##### Task material
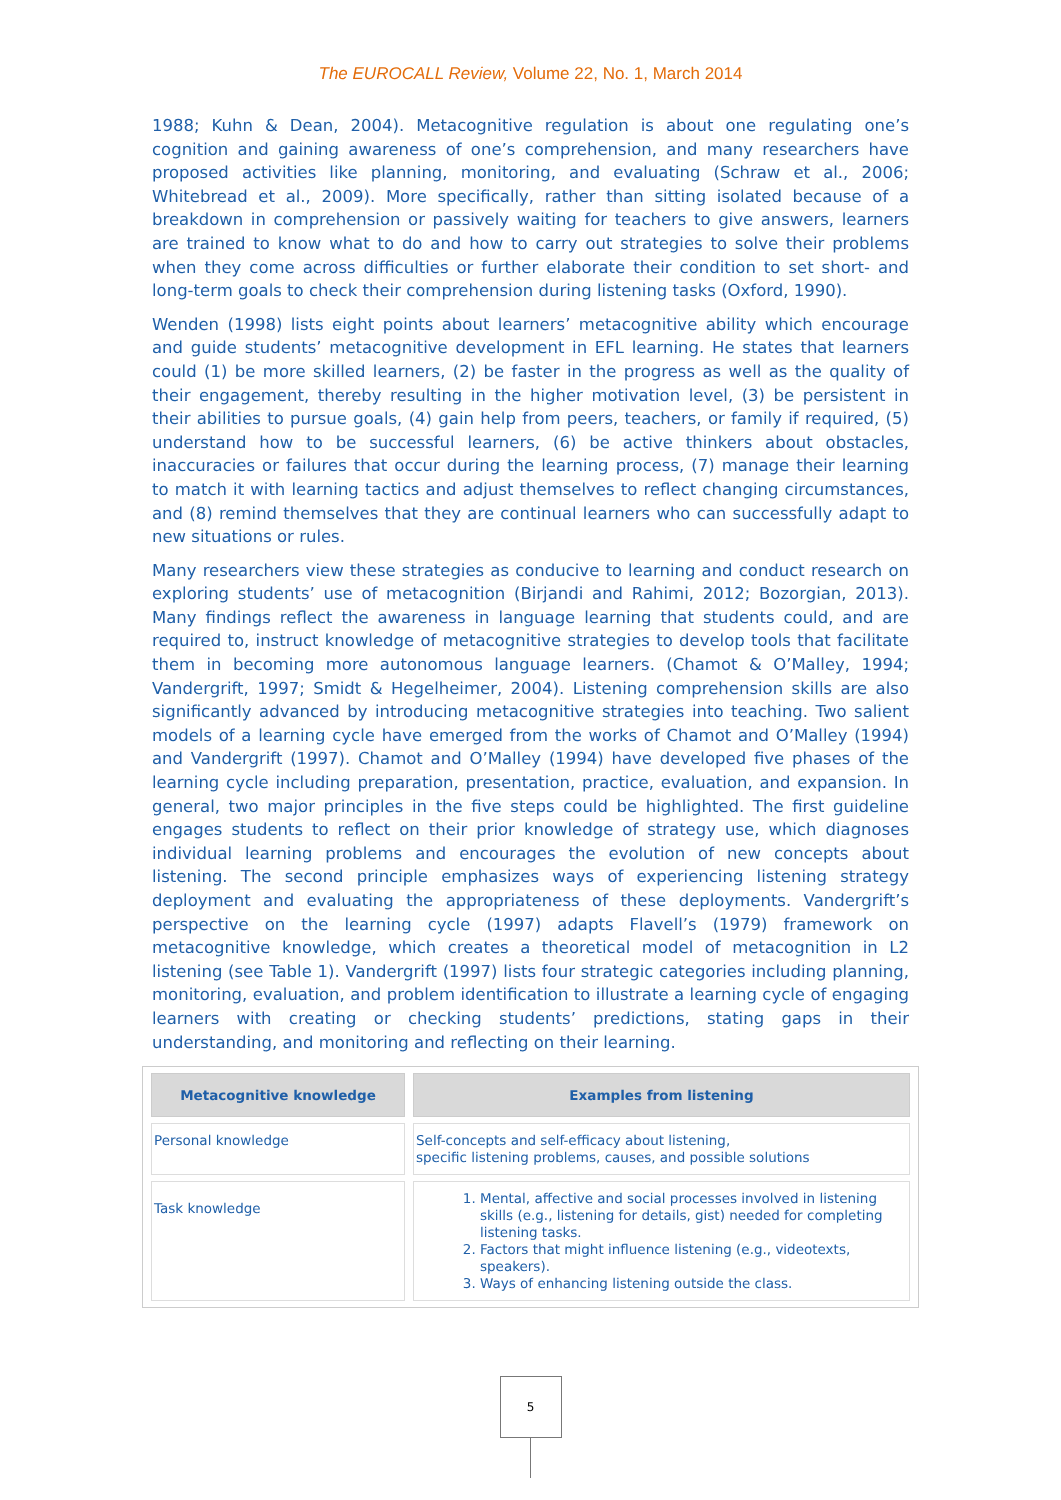The EUROCALL Review, Volume 22, No. 1, March 2014
1988; Kuhn & Dean, 2004). Metacognitive regulation is about one regulating one’s cognition and gaining awareness of one’s comprehension, and many researchers have proposed activities like planning, monitoring, and evaluating (Schraw et al., 2006; Whitebread et al., 2009). More specifically, rather than sitting isolated because of a breakdown in comprehension or passively waiting for teachers to give answers, learners are trained to know what to do and how to carry out strategies to solve their problems when they come across difficulties or further elaborate their condition to set short- and long-term goals to check their comprehension during listening tasks (Oxford, 1990).
Wenden (1998) lists eight points about learners’ metacognitive ability which encourage and guide students’ metacognitive development in EFL learning. He states that learners could (1) be more skilled learners, (2) be faster in the progress as well as the quality of their engagement, thereby resulting in the higher motivation level, (3) be persistent in their abilities to pursue goals, (4) gain help from peers, teachers, or family if required, (5) understand how to be successful learners, (6) be active thinkers about obstacles, inaccuracies or failures that occur during the learning process, (7) manage their learning to match it with learning tactics and adjust themselves to reflect changing circumstances, and (8) remind themselves that they are continual learners who can successfully adapt to new situations or rules.
Many researchers view these strategies as conducive to learning and conduct research on exploring students’ use of metacognition (Birjandi and Rahimi, 2012; Bozorgian, 2013). Many findings reflect the awareness in language learning that students could, and are required to, instruct knowledge of metacognitive strategies to develop tools that facilitate them in becoming more autonomous language learners. (Chamot & O’Malley, 1994; Vandergrift, 1997; Smidt & Hegelheimer, 2004). Listening comprehension skills are also significantly advanced by introducing metacognitive strategies into teaching. Two salient models of a learning cycle have emerged from the works of Chamot and O’Malley (1994) and Vandergrift (1997). Chamot and O’Malley (1994) have developed five phases of the learning cycle including preparation, presentation, practice, evaluation, and expansion. In general, two major principles in the five steps could be highlighted. The first guideline engages students to reflect on their prior knowledge of strategy use, which diagnoses individual learning problems and encourages the evolution of new concepts about listening. The second principle emphasizes ways of experiencing listening strategy deployment and evaluating the appropriateness of these deployments. Vandergrift’s perspective on the learning cycle (1997) adapts Flavell’s (1979) framework on metacognitive knowledge, which creates a theoretical model of metacognition in L2 listening (see Table 1). Vandergrift (1997) lists four strategic categories including planning, monitoring, evaluation, and problem identification to illustrate a learning cycle of engaging learners with creating or checking students’ predictions, stating gaps in their understanding, and monitoring and reflecting on their learning.
| Metacognitive knowledge | Examples from listening |
| --- | --- |
| Personal knowledge | Self-concepts and self-efficacy about listening, specific listening problems, causes, and possible solutions |
| Task knowledge | 1. Mental, affective and social processes involved in listening skills (e.g., listening for details, gist) needed for completing listening tasks. 2. Factors that might influence listening (e.g., videotexts, speakers). 3. Ways of enhancing listening outside the class. |
5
##########
Print the entire listing precisely as written, omitting the images it holds.

The EUROCALL Review, Volume 22, No. 1, March 2014
1988; Kuhn & Dean, 2004). Metacognitive regulation is about one regulating one’s cognition and gaining awareness of one’s comprehension, and many researchers have proposed activities like planning, monitoring, and evaluating (Schraw et al., 2006; Whitebread et al., 2009). More specifically, rather than sitting isolated because of a breakdown in comprehension or passively waiting for teachers to give answers, learners are trained to know what to do and how to carry out strategies to solve their problems when they come across difficulties or further elaborate their condition to set short- and long-term goals to check their comprehension during listening tasks (Oxford, 1990).
Wenden (1998) lists eight points about learners’ metacognitive ability which encourage and guide students’ metacognitive development in EFL learning. He states that learners could (1) be more skilled learners, (2) be faster in the progress as well as the quality of their engagement, thereby resulting in the higher motivation level, (3) be persistent in their abilities to pursue goals, (4) gain help from peers, teachers, or family if required, (5) understand how to be successful learners, (6) be active thinkers about obstacles, inaccuracies or failures that occur during the learning process, (7) manage their learning to match it with learning tactics and adjust themselves to reflect changing circumstances, and (8) remind themselves that they are continual learners who can successfully adapt to new situations or rules.
Many researchers view these strategies as conducive to learning and conduct research on exploring students’ use of metacognition (Birjandi and Rahimi, 2012; Bozorgian, 2013). Many findings reflect the awareness in language learning that students could, and are required to, instruct knowledge of metacognitive strategies to develop tools that facilitate them in becoming more autonomous language learners. (Chamot & O’Malley, 1994; Vandergrift, 1997; Smidt & Hegelheimer, 2004). Listening comprehension skills are also significantly advanced by introducing metacognitive strategies into teaching. Two salient models of a learning cycle have emerged from the works of Chamot and O’Malley (1994) and Vandergrift (1997). Chamot and O’Malley (1994) have developed five phases of the learning cycle including preparation, presentation, practice, evaluation, and expansion. In general, two major principles in the five steps could be highlighted. The first guideline engages students to reflect on their prior knowledge of strategy use, which diagnoses individual learning problems and encourages the evolution of new concepts about listening. The second principle emphasizes ways of experiencing listening strategy deployment and evaluating the appropriateness of these deployments. Vandergrift’s perspective on the learning cycle (1997) adapts Flavell’s (1979) framework on metacognitive knowledge, which creates a theoretical model of metacognition in L2 listening (see Table 1). Vandergrift (1997) lists four strategic categories including planning, monitoring, evaluation, and problem identification to illustrate a learning cycle of engaging learners with creating or checking students’ predictions, stating gaps in their understanding, and monitoring and reflecting on their learning.
| Metacognitive knowledge | Examples from listening |
| --- | --- |
| Personal knowledge | Self-concepts and self-efficacy about listening, specific listening problems, causes, and possible solutions |
| Task knowledge | 1. Mental, affective and social processes involved in listening skills (e.g., listening for details, gist) needed for completing listening tasks. 2. Factors that might influence listening (e.g., videotexts, speakers). 3. Ways of enhancing listening outside the class. |
5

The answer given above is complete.